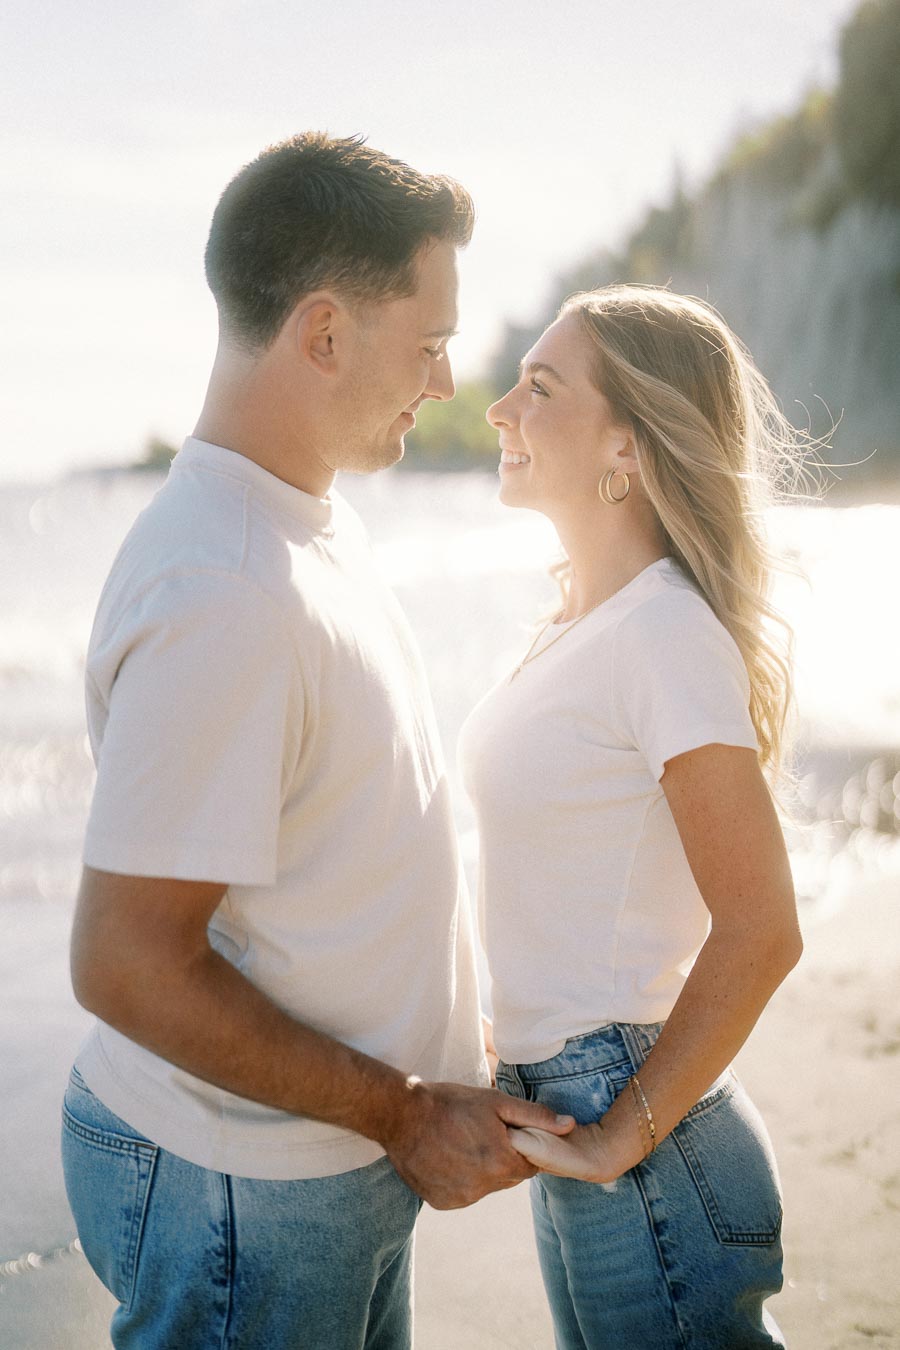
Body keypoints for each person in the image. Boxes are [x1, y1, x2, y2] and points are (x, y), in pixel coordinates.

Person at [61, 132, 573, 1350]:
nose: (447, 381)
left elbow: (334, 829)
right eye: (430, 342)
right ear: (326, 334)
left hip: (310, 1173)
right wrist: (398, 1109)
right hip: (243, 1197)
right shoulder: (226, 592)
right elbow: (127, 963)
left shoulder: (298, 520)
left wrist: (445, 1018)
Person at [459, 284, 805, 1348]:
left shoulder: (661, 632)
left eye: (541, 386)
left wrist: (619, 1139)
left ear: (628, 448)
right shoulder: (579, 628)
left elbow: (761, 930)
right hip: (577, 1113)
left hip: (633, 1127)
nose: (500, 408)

* * *

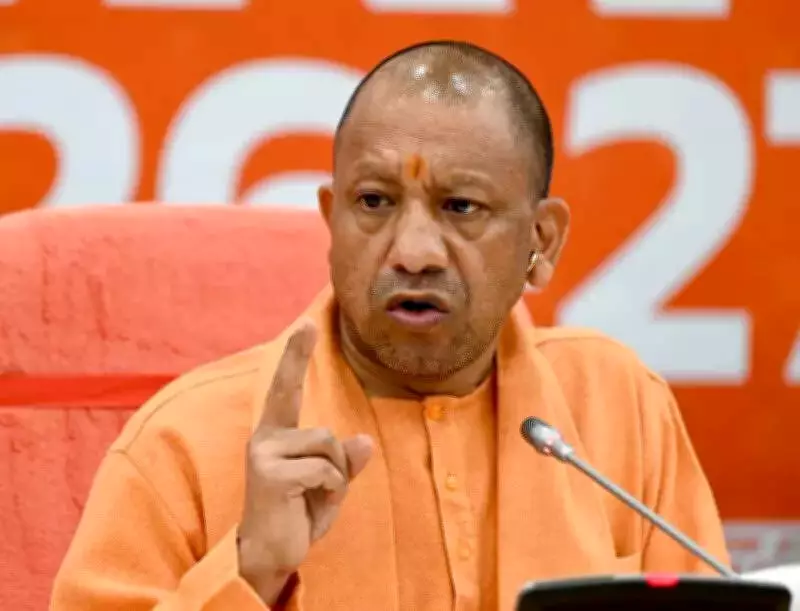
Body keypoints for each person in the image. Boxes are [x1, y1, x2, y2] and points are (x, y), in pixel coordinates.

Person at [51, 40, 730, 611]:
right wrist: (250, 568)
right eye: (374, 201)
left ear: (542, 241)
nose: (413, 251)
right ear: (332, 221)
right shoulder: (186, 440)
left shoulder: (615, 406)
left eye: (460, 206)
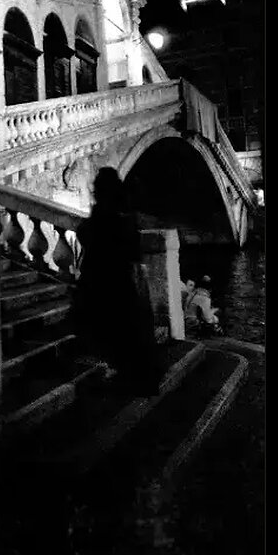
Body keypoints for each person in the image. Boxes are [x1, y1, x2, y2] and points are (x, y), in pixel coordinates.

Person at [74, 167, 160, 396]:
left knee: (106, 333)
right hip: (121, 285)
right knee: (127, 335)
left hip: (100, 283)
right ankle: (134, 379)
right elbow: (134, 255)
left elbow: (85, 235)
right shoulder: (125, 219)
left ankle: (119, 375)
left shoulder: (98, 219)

WHAT NEEDS TO BE DONE - Look above for the line holding "right ankle: (134, 379)" and the line holding "left shoulder: (98, 219)". Retype both, and every line between them, word for word and nothing else.

YOUR SOLUTION -
right ankle: (134, 379)
right elbow: (134, 255)
left elbow: (85, 235)
right shoulder: (125, 219)
left ankle: (119, 375)
left shoulder: (98, 219)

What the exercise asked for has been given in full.